Specific Heat Capacity

Specific heat capacity measures how much energy a material needs to warm up. It produces one of the most predictable calculations in IGCSE Physics 0625, which is exactly why examiners set it almost every session. Dropping its marks hurts.

What is specific heat capacity and what is the equation?

Specific heat capacity is the energy required per kilogram to raise the temperature of a substance by 1 °C. In words: $\text{energy} = \text{mass} \times \text{specific heat capacity} \times \text{temperature change}$. In symbols: $\Delta E = mc\Delta\theta$.

Quantity	Symbol	Unit
Energy transferred	$\Delta E$	joule (J)
Mass	$m$	kilogram (kg)
Specific heat capacity	$c$	J/(kg °C)
Temperature change	$\Delta\theta$	°C

Water’s value is famously high: 4200 J/(kg °C). Heating 1 kg of water by 1 °C takes 4200 J. Metals sit far lower (copper is about 385 J/(kg °C)), which is why a copper pan heats faster than the water inside it. Increasing an object’s temperature increases the internal energy of the object: the particles’ average kinetic energy rises.

Why does water’s high specific heat capacity matter?

It makes water an excellent coolant and a climate moderator. Car radiators use water because each kilogram absorbs a lot of energy for a small temperature rise. Coastal areas, including most of Peninsular Malaysia, have milder temperature swings because the sea warms and cools slowly. Either example earns application marks.

Worked Exam Question

A kettle transfers 126 000 J of energy to 0.50 kg of water. The water starts at 30 °C. The specific heat capacity of water is 4200 J/(kg °C). Calculate the final temperature of the water. Ignore energy losses. [4]

Worked solution:

1. Equation: $\Delta E = mc\Delta\theta$
2. Rearrange: $\Delta\theta = \Delta E \div (mc)$
3. Substitute: $\Delta\theta = 126\,000 \div (0.50 \times 4200) = 126\,000 \div 2100$
4. $\Delta\theta = 60\ \text{°C}$, so final temperature $= 30 + 60 = 90\ \text{°C}$ (2 significant figures)

Mark scheme:

• M1: $\Delta E = mc\Delta\theta$ stated or correctly rearranged
• M1: correct substitution: $126\,000 \div (0.50 \times 4200)$
• A1: $\Delta\theta = 60\ \text{°C}$
• A1: final temperature 90 °C with unit

Common Mistakes

• Substituting a single temperature instead of the change. $\Delta\theta$ means final minus initial. A question giving 30 °C and 90 °C needs 60 in the equation, never 90.
• Leaving mass in grams. 500 g must become 0.50 kg before substituting, or the answer is out by a factor of 1000.
• Stopping at $\Delta\theta$ when the question asks for the final temperature. Read the last line of the question again before moving on.
• Quoting the unit as J/kg or J/°C. The full unit J/(kg °C) is required for definition marks.
• In the experiment, ignoring energy lost to the surroundings.

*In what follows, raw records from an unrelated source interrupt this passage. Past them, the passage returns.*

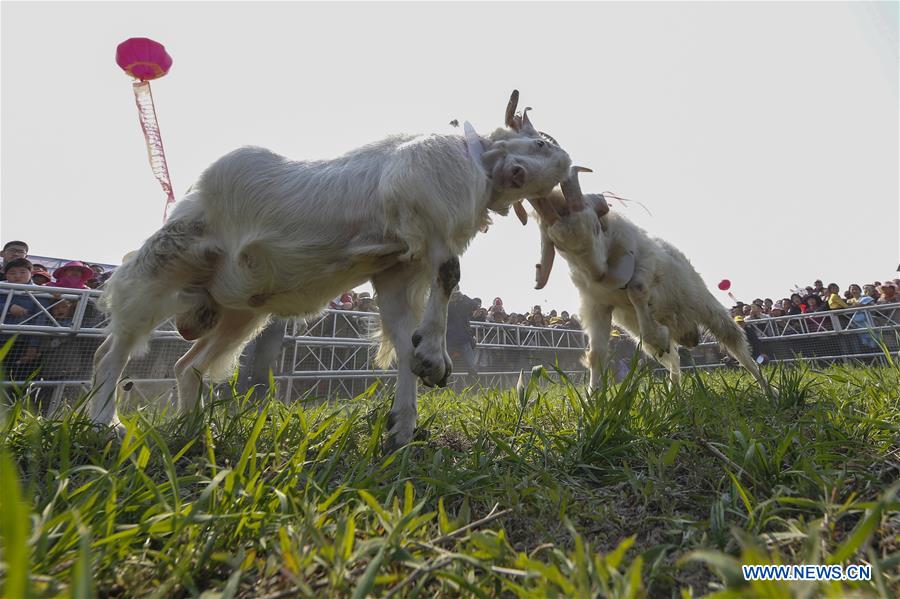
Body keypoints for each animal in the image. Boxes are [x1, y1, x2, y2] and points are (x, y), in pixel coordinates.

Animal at [90, 91, 573, 447]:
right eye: (540, 144)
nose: (517, 173)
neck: (473, 163)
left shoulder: (397, 269)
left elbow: (404, 339)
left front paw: (403, 425)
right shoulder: (426, 215)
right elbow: (450, 273)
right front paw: (435, 360)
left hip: (239, 312)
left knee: (186, 365)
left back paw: (192, 430)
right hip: (163, 265)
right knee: (111, 349)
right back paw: (104, 423)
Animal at [522, 167, 774, 394]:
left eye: (595, 227)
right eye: (559, 245)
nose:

Mark schemes expect “measured $c$ is too high because some energy heats the surroundings, not the block”.

Exam Technique Tip

Write the standard equation first, substitute with units converted, then rearrange on paper, never in your head. Cambridge awards the method mark for a correct equation or substitution even when the arithmetic fails, so every visible line is insurance. We drill the same five-step routine as our calculation guide (equation, substitute, rearrange, unit, significant figures) until it is automatic.

How This Is Examined

All four written papers use this subtopic. Paper 2 tests the definition and one-step calculations. Paper 4 sets multi-step calculations like the worked example, often combining $\Delta E = mc\Delta\theta$ with electrical power ($E = Pt$) in one question. Core candidates focus on the qualitative link between energy and temperature rise; the full calculation with $c$ is Extended, so it stays off Papers 1 and 3. This is also a flagship practical: measuring c for a metal block with an immersion heater, thermometer, balance and joulemeter appears regularly on Papers 5 and 6, with questions on insulation, stirring and sources of error. Know the experiment as well as the equation.